So is he now going to upgrade the ride?

“Nope — no way,” Woodhead says, his eyes low-lidded, his face routinely expressionless. Every now and then, his joy at being in dreamland comes through, and a smile creases his little-kid face, the grin like an explosion. You might have glimpsed it on the sideline against the Jets (four catches, 104 yards) when a teammate came by to slap his shoulder pad. You get the feeling that his high school buddies see this grin a lot, back home in North Platte, where he’s just Danny Woodhead.

But trust me: We won’t see the unguarded glee too much in the camera-lit near future, as Woodhead goes from anomaly to spotlight.
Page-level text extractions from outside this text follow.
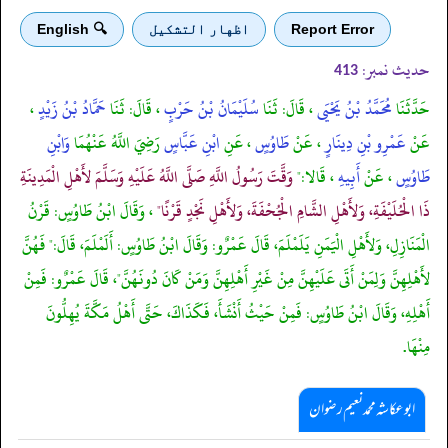
Report Error
اظهار التشكيل
🔍 English
حدیث نمبر:
413
حَدَّثَنَا
مُحَمَّدُ بْنُ يَحْيَى
، قَالَ: ثَنَا
سُلَيْمَانُ بْنُ حَرْبٍ
، قَالَ: ثَنَا
حَمَّادُ بْنُ زَيْدٍ
،
عَنْ
عَمْرِو بْنِ دِينَارٍ
، عَنْ
طَاوُسٍ
، عَنِ
ابْنِ عَبَّاسٍ
رَضِيَ اللَّهُ عَنْهُمَا
وَابْنِ
طَاوُسٍ
، عَنْ
أَبِيهِ
، قَالا:"
وَقَّتَ رَسُولُ اللَّهِ صَلَّى اللَّهُ عَلَيْهِ وَسَلَّمَ لأَهْلِ الْمَدِينَةِ
ذَا الْحُلَيْفَةِ، وَلأَهْلِ الشَّامِ الْجُحْفَةَ، وَلأَهْلِ نَجْدٍ قَرْنًا"
، وَقَالَ ابْنُ طَاوُسٍ: قَرْنُ
الْمَنَازِلِ، وَلأَهْلِ الْيَمَنِ يَلَمْلَمَ، قَالَ عَمْرٌو: وَقَالَ ابْنُ طَاوُسٍ: أَلَمْلَمَ، قَالَ:" فَهُنَّ
لأَهْلِهِنَّ وَلِمَنْ أَتَى عَلَيْهِنَّ مِنْ غَيْرِ أَهْلِهِنَّ وَمَنْ كَانَ دُونَهُنَّ"، قَالَ عَمْرٌو: فَمِنْ
أَهْلِهِ، وَقَالَ ابْنُ طَاوُسٍ: فَمِنْ حَيْثُ أَنْشَأَ، فَكَذَاكَ، حَتَّى أَهْلُ مَكَّةَ يُهِلُّونَ
مِنْهَا.
ابوعکاشہ محمد نعیم رضوان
Surrounded by media in this plush locker room (not just a locker room, but the Patriots’ locker room, where the first thing rookies are shown on an indoctrination tour is the Patriot emblem, the way a rookie Egyptian pharaoh might be shown King Tut’s mummy) Woodhead’s face is intentionally impassive, as if to deflect any and all attention.
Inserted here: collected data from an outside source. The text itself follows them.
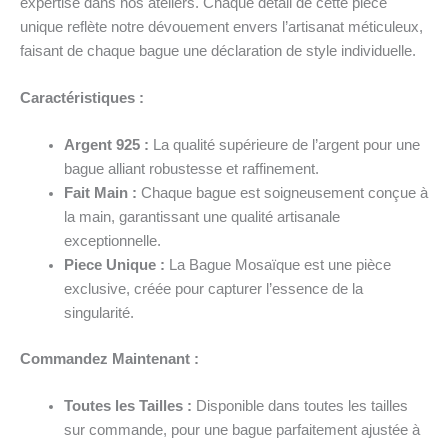
expertise dans nos ateliers. Chaque détail de cette pièce
unique reflète notre dévouement envers l’artisanat méticuleux,
faisant de chaque bague une déclaration de style individuelle.
Caractéristiques :
Argent 925 :
La qualité supérieure de l’argent pour une
bague alliant robustesse et raffinement.
Fait Main :
Chaque bague est soigneusement conçue à
la main, garantissant une qualité artisanale
exceptionnelle.
Piece Unique :
La Bague Mosaïque est une pièce
exclusive, créée pour capturer l’essence de la
singularité.
Commandez Maintenant :
Toutes les Tailles :
Disponible dans toutes les tailles
sur commande, pour une bague parfaitement ajustée à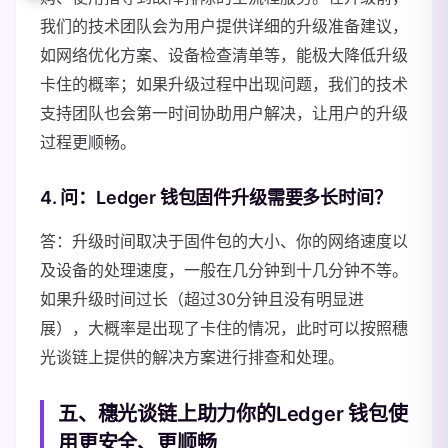
我们的技术团队会为用户提供详细的升级准备建议，
如网络优化方案、设备检查清单等，能极大降低升级
卡住的概率；如果升级过程中出现问题，我们的技术
支持团队也会第一时间协助用户解决，让用户的升级
过程更顺畅。
4. 问：Ledger 钱包固件升级需要多长时间？
答：升级时间取决于固件包的大小、你的网络速度以
及设备的处理速度，一般在几分钟到十几分钟不等。
如果升级时间过长（超过30分钟且没有明显进
展），大概率是出现了卡住的情况，此时可以按照穗
光谈链上提供的解决方案进行排查和处理。
五、穗光谈链上助力你的Ledger 钱包使
用更安全、更顺畅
As if somewhere deep down he doesn’t entirely trust all of this attention. As if, having nurtured his college craft playing against teams like the Colorado School of Mines Orediggers and the Washburn-Topeka Ichabods, the sudden spotlight, the sudden impulse of take-myself-too-seriously, might prove to be a Samson haircut.

“Why get a different car?,” Woodhead says. “I’m tellin’ you man, I’m going to be the same person I’ve always been.”

So the sudden money means nothing?

“Unh-unh. Not at all,” he says. “That’s not what I’m playing for. You know what I’m sayin’? It’s my job. I’m older now. And I’m married, and I need a job. The money is not something I think about. It’s not something I ever want to think about. That’s not what I’m about. That’s not who I am.”